3.2 Registration Process

To register for the Platform, the Subscriber shall: (a) complete the registration or onboarding process as directed by Basic Insight; (b) provide accurate, current, and complete information as required, including legal entity name, registered address, jurisdiction of incorporation, primary contact details, and technical configuration information for Project Databases; (c) designate at least one individual as an account administrator; and (d) accept this Agreement in the manner specified in Clause 2.1. Basic Insight reserves the right to verify the identity, authority, and eligibility of any Subscriber and to decline or revoke registration at its sole discretion, without liability, where verification cannot be satisfactorily completed.

> Task A: In the registration process section, how many individuals must the Subscriber designate as account administrator?

> Excerpted records:
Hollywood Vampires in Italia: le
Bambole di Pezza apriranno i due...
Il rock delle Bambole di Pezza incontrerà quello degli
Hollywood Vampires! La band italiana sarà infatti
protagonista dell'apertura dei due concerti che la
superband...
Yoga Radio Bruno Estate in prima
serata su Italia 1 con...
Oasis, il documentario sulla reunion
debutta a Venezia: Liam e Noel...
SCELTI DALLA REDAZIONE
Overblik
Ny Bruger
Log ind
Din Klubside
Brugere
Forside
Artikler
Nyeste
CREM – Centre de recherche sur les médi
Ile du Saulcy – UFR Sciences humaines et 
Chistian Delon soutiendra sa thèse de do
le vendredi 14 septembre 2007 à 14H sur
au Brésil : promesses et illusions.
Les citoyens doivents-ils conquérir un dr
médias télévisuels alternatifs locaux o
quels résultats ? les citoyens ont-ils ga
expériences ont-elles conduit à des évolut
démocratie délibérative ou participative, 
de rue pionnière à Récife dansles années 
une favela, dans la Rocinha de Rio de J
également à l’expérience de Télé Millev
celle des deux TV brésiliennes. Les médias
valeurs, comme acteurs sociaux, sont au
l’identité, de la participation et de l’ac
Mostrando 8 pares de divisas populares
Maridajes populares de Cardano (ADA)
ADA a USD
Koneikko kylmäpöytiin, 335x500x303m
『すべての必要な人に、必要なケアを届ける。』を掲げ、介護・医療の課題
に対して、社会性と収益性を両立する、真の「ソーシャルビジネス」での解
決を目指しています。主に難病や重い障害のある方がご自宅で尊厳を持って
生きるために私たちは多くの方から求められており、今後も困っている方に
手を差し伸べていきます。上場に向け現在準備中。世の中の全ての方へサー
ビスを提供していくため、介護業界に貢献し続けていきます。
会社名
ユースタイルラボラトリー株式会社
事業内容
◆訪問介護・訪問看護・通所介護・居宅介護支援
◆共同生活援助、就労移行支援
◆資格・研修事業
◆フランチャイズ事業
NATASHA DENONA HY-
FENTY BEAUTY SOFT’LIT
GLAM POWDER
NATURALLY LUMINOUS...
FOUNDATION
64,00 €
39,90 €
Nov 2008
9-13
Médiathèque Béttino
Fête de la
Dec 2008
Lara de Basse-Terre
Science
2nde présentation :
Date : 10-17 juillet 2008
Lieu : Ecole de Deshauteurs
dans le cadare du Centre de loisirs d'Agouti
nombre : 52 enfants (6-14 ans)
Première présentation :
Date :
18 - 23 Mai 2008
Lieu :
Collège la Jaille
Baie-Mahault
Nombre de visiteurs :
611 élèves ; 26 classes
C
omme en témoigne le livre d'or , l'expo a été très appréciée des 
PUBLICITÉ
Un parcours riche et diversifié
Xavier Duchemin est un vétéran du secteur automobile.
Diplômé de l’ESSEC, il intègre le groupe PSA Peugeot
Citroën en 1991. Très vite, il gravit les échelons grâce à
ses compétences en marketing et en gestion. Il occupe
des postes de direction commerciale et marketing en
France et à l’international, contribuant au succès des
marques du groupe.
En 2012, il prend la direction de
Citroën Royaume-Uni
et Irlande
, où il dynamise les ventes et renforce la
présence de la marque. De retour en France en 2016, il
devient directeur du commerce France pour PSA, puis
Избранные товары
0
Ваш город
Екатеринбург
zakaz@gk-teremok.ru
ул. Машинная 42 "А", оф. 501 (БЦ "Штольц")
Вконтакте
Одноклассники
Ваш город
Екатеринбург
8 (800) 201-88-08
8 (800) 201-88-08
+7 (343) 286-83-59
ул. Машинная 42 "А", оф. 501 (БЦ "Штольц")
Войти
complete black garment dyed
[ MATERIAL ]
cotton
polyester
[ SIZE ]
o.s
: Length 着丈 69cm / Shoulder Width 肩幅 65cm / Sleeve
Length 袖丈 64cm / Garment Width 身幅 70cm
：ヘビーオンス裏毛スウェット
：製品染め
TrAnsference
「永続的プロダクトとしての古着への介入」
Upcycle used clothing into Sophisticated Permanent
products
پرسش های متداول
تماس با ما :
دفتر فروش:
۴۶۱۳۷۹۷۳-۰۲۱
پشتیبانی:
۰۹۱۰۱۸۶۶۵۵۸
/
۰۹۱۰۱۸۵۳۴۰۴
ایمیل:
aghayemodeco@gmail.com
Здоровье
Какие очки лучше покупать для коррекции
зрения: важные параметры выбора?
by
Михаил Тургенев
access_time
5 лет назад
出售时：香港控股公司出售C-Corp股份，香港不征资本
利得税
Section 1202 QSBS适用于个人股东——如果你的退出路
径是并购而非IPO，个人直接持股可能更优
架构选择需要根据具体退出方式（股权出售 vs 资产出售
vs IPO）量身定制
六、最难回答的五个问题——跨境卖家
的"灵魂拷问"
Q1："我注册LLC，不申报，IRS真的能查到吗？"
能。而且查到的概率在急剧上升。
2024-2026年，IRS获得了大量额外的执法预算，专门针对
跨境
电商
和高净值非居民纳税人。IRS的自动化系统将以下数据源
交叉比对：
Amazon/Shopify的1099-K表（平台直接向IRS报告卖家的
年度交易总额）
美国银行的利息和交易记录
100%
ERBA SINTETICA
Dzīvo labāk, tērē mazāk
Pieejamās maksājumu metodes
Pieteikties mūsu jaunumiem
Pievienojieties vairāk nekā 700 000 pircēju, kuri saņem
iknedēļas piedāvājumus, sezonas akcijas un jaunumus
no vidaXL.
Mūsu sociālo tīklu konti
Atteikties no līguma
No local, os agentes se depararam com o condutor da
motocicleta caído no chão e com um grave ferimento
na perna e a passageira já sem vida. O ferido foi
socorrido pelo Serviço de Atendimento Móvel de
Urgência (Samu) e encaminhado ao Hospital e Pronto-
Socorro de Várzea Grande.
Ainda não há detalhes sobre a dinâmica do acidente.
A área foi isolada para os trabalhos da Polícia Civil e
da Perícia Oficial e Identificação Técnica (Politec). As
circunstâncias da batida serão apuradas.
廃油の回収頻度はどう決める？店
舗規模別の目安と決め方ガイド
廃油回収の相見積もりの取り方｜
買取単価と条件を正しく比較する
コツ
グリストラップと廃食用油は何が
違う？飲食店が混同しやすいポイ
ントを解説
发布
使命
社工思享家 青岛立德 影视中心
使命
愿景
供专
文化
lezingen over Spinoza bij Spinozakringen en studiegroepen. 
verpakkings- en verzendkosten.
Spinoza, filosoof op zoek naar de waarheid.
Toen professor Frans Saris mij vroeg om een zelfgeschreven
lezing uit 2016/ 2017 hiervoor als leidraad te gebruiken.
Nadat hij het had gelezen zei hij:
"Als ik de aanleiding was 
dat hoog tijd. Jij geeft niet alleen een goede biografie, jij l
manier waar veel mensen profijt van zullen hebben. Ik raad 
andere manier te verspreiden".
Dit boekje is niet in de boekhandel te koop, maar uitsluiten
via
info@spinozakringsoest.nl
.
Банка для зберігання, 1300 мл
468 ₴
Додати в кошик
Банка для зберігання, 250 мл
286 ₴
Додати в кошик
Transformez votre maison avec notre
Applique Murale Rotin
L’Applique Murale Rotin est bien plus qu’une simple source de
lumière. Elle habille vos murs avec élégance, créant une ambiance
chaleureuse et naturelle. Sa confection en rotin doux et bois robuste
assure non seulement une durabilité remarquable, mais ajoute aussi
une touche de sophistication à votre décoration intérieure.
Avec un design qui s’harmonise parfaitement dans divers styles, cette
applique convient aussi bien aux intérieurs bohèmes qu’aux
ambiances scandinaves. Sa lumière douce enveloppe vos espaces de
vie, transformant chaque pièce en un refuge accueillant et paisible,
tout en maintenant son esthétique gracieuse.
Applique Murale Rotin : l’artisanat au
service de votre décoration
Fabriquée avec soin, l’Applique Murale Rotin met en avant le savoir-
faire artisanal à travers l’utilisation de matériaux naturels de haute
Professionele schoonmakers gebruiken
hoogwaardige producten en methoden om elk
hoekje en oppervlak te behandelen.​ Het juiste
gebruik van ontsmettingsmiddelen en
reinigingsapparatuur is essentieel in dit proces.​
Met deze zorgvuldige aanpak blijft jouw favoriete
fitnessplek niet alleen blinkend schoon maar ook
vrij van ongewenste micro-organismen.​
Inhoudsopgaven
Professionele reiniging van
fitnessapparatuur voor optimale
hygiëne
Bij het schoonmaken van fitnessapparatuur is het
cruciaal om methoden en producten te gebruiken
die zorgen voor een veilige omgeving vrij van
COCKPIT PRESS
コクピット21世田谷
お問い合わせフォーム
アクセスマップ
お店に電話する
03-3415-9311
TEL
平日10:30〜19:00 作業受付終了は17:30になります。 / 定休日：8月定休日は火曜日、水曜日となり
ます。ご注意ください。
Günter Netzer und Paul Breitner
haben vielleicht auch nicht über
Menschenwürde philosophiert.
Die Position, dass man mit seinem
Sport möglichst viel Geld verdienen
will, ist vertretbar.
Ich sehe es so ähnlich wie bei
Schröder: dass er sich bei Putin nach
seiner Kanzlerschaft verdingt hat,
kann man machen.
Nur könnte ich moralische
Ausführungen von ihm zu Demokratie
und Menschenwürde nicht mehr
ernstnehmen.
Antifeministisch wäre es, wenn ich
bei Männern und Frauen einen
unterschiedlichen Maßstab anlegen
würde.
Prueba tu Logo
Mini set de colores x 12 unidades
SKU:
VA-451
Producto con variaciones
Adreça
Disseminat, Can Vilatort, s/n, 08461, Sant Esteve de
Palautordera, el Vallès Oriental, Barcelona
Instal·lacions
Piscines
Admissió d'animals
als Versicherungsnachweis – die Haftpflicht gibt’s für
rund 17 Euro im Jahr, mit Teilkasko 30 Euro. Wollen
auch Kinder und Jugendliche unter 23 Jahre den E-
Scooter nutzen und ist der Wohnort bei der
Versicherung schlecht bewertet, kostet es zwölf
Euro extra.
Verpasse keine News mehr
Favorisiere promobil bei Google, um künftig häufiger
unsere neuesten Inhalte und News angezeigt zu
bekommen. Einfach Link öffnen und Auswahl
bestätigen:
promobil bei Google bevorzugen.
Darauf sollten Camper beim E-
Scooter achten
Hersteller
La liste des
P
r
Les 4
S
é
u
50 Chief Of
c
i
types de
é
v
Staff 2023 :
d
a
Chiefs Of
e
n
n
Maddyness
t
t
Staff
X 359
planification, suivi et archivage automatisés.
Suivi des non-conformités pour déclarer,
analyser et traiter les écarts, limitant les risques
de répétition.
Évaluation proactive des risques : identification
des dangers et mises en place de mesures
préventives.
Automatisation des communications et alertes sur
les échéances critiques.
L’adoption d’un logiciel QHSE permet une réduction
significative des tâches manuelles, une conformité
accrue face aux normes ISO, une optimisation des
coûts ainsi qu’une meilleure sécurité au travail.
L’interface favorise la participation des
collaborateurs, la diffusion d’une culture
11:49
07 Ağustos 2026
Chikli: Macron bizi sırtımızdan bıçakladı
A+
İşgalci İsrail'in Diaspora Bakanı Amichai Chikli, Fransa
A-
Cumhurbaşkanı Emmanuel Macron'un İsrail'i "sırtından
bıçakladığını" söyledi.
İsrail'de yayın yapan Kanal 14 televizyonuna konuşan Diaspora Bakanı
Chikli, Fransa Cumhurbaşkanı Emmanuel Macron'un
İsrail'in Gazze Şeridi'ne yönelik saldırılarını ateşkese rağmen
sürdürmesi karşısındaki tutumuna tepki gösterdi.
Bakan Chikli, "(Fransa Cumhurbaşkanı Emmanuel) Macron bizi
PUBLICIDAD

> Task B: Reproduce the entries line for line, starting with their first line and going on through the line that contains "au Brésil : promesses et illusions.".

> Reply A: At least one.

> Reply B:
Hollywood Vampires in Italia: le
Bambole di Pezza apriranno i due...
Il rock delle Bambole di Pezza incontrerà quello degli
Hollywood Vampires! La band italiana sarà infatti
protagonista dell'apertura dei due concerti che la
superband...
Yoga Radio Bruno Estate in prima
serata su Italia 1 con...
Oasis, il documentario sulla reunion
debutta a Venezia: Liam e Noel...
SCELTI DALLA REDAZIONE
Overblik
Ny Bruger
Log ind
Din Klubside
Brugere
Forside
Artikler
Nyeste
CREM – Centre de recherche sur les médi
Ile du Saulcy – UFR Sciences humaines et 
Chistian Delon soutiendra sa thèse de do
le vendredi 14 septembre 2007 à 14H sur
au Brésil : promesses et illusions.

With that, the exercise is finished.